● **Work to be completed**
Retype the material below verbatim, from the line that contains "Mask anything matching '**colon**'." through the end of the material, with both of those lines included. Leave the pictures out of your answer.

====== The input

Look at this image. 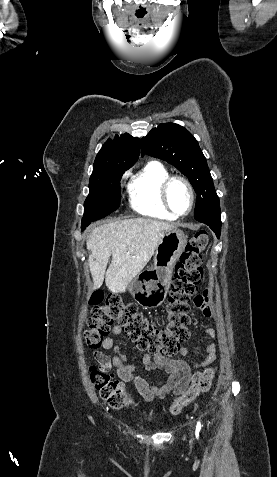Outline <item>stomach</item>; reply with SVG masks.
<instances>
[{
	"label": "stomach",
	"mask_w": 277,
	"mask_h": 477,
	"mask_svg": "<svg viewBox=\"0 0 277 477\" xmlns=\"http://www.w3.org/2000/svg\"><path fill=\"white\" fill-rule=\"evenodd\" d=\"M187 236L177 229L167 231L154 254L153 266L140 272L129 284L128 290L143 308H155L166 299L172 271L185 250Z\"/></svg>",
	"instance_id": "stomach-1"
}]
</instances>
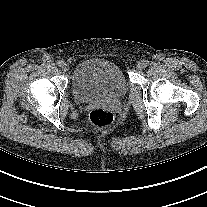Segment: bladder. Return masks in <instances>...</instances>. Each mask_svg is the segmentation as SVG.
Instances as JSON below:
<instances>
[{
  "instance_id": "1",
  "label": "bladder",
  "mask_w": 207,
  "mask_h": 207,
  "mask_svg": "<svg viewBox=\"0 0 207 207\" xmlns=\"http://www.w3.org/2000/svg\"><path fill=\"white\" fill-rule=\"evenodd\" d=\"M128 84L117 64L105 59H88L72 72V93L79 103L117 99L126 94Z\"/></svg>"
}]
</instances>
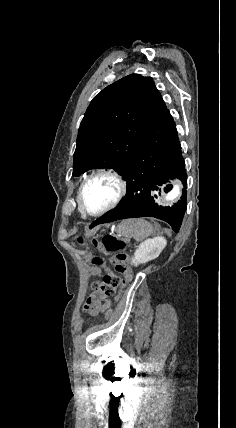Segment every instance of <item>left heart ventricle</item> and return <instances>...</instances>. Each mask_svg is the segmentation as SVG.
I'll return each mask as SVG.
<instances>
[{
	"mask_svg": "<svg viewBox=\"0 0 236 428\" xmlns=\"http://www.w3.org/2000/svg\"><path fill=\"white\" fill-rule=\"evenodd\" d=\"M118 191L117 183L109 177H98L90 181L84 189V200L87 207L99 210L112 202Z\"/></svg>",
	"mask_w": 236,
	"mask_h": 428,
	"instance_id": "b2bd125f",
	"label": "left heart ventricle"
}]
</instances>
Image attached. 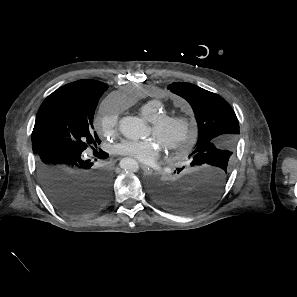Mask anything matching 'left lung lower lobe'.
I'll return each mask as SVG.
<instances>
[{"label":"left lung lower lobe","mask_w":297,"mask_h":297,"mask_svg":"<svg viewBox=\"0 0 297 297\" xmlns=\"http://www.w3.org/2000/svg\"><path fill=\"white\" fill-rule=\"evenodd\" d=\"M196 161L193 159L191 166L180 169L184 171L173 181L151 183V194L158 205L177 213H193L219 195L226 184L228 169L212 160Z\"/></svg>","instance_id":"0a47b994"}]
</instances>
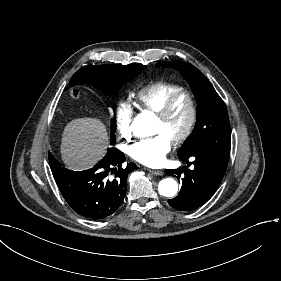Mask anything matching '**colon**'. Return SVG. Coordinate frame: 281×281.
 Wrapping results in <instances>:
<instances>
[{"label": "colon", "mask_w": 281, "mask_h": 281, "mask_svg": "<svg viewBox=\"0 0 281 281\" xmlns=\"http://www.w3.org/2000/svg\"><path fill=\"white\" fill-rule=\"evenodd\" d=\"M74 98L77 102H79L82 98V96L79 94V92H74Z\"/></svg>", "instance_id": "1"}]
</instances>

============

● **Task output**
Mask anything matching '**colon**'. Return SVG. Coordinate frame: 281×281.
 Wrapping results in <instances>:
<instances>
[{"label": "colon", "mask_w": 281, "mask_h": 281, "mask_svg": "<svg viewBox=\"0 0 281 281\" xmlns=\"http://www.w3.org/2000/svg\"><path fill=\"white\" fill-rule=\"evenodd\" d=\"M74 98L77 102H79L82 98V96L79 94V92H74Z\"/></svg>", "instance_id": "1"}]
</instances>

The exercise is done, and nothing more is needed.